Your objective
Give back the lines of the records exactly, starting at the first and ending at the one with "pinky mcp: (140, 183)".

START Dataset records

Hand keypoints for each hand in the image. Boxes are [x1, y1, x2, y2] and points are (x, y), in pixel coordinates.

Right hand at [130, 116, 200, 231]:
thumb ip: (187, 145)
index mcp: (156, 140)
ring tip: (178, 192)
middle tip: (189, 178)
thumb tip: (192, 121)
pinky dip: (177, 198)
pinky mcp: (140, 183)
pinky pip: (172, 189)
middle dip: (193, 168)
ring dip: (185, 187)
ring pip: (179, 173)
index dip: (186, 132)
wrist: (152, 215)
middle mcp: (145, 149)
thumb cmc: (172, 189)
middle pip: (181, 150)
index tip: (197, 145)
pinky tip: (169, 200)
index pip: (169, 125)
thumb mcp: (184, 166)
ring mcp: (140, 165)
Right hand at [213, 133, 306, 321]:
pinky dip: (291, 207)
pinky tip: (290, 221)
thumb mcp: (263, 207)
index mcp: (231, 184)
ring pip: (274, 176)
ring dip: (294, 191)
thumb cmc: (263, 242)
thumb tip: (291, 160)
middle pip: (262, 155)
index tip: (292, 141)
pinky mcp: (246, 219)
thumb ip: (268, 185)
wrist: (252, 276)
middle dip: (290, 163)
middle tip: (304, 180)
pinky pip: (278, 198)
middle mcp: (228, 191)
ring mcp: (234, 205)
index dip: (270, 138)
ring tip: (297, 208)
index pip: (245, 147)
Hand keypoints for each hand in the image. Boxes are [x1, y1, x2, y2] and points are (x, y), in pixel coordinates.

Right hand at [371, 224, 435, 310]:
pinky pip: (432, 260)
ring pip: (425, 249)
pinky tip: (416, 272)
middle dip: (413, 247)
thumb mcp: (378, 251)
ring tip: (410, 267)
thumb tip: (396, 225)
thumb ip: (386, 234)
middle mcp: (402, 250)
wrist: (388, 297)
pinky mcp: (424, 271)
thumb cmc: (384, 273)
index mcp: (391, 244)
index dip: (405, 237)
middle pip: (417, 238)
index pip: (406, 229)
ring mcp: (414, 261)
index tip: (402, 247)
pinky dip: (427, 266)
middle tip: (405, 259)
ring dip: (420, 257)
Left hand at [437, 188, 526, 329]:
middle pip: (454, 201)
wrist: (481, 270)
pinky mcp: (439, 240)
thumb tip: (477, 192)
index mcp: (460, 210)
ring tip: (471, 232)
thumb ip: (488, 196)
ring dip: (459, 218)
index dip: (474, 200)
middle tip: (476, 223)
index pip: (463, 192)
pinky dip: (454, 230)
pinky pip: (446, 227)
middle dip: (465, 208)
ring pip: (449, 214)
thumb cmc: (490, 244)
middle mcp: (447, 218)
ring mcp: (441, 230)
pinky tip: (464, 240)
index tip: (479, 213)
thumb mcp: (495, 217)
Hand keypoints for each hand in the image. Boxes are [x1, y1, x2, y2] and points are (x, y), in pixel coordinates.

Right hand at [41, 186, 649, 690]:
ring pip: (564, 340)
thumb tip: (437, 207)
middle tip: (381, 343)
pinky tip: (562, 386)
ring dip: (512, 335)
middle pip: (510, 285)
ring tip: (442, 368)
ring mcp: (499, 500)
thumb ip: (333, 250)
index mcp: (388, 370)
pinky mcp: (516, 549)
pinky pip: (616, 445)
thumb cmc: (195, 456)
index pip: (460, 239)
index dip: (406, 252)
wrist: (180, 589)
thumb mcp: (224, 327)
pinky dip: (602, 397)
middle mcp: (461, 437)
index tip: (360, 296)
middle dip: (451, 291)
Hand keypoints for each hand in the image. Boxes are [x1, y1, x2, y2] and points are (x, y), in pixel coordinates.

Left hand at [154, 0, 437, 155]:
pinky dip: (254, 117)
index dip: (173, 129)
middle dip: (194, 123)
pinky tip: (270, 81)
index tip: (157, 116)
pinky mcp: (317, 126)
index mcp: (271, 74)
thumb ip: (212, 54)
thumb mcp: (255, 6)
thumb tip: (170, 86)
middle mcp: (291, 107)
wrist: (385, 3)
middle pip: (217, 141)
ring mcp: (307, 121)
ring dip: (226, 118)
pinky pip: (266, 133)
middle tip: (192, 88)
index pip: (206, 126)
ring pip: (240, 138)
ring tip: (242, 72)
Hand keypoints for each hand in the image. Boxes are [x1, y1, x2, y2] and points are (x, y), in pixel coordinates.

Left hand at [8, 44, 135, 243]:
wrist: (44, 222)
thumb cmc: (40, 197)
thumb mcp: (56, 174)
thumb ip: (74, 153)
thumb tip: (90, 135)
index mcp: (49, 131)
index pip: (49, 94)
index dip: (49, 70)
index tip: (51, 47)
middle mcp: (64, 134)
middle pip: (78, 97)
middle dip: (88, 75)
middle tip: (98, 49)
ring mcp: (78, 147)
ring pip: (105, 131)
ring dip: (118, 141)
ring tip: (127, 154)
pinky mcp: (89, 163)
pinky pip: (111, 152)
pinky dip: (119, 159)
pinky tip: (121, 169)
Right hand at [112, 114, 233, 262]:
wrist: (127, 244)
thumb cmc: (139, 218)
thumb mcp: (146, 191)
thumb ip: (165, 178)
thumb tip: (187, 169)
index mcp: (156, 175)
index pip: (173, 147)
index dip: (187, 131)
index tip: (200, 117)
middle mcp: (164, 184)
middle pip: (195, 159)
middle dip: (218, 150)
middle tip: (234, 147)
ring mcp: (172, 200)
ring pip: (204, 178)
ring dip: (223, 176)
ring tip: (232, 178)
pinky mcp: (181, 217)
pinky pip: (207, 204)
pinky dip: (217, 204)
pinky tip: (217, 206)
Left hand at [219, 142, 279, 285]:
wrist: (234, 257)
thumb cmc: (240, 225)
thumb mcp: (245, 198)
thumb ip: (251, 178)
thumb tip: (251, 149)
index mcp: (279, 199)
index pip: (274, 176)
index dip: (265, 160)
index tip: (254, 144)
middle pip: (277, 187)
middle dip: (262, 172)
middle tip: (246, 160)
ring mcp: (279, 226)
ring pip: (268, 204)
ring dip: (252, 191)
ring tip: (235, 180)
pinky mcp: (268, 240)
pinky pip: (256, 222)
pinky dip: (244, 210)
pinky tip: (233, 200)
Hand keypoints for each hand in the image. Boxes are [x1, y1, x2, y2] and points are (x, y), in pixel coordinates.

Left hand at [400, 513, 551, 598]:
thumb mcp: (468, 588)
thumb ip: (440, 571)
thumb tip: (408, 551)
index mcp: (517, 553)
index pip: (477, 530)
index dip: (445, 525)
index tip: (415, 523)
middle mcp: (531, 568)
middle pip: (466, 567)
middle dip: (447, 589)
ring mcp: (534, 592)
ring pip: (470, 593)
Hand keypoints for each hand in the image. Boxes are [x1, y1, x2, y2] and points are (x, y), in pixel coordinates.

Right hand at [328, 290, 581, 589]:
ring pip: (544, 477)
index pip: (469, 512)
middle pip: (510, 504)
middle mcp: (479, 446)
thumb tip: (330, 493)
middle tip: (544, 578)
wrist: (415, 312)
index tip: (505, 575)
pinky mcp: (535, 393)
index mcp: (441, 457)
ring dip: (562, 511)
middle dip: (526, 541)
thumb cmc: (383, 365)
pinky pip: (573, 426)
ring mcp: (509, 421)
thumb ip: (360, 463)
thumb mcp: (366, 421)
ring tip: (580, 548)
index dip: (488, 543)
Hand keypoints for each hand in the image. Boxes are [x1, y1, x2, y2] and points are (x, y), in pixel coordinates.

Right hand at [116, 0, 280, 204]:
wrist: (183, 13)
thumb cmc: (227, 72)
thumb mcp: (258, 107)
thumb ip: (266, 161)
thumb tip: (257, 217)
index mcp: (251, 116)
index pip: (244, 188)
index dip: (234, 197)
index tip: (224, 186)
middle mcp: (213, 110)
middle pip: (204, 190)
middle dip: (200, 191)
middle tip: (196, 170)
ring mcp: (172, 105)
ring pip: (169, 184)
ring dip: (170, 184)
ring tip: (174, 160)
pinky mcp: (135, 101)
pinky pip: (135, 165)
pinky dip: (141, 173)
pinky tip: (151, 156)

END Dataset records

Solution to the exercise
Hand keypoints for each hand in the image. Boxes are [x1, y1, x2, y2] and points are (x, y), in pixel coordinates.

Right hand at [130, 116, 200, 231]:
thumb ip: (187, 145)
index mcp: (156, 140)
ring tip: (178, 192)
middle tip: (189, 178)
thumb tip: (192, 121)
pinky dip: (177, 198)
pinky mcp: (140, 183)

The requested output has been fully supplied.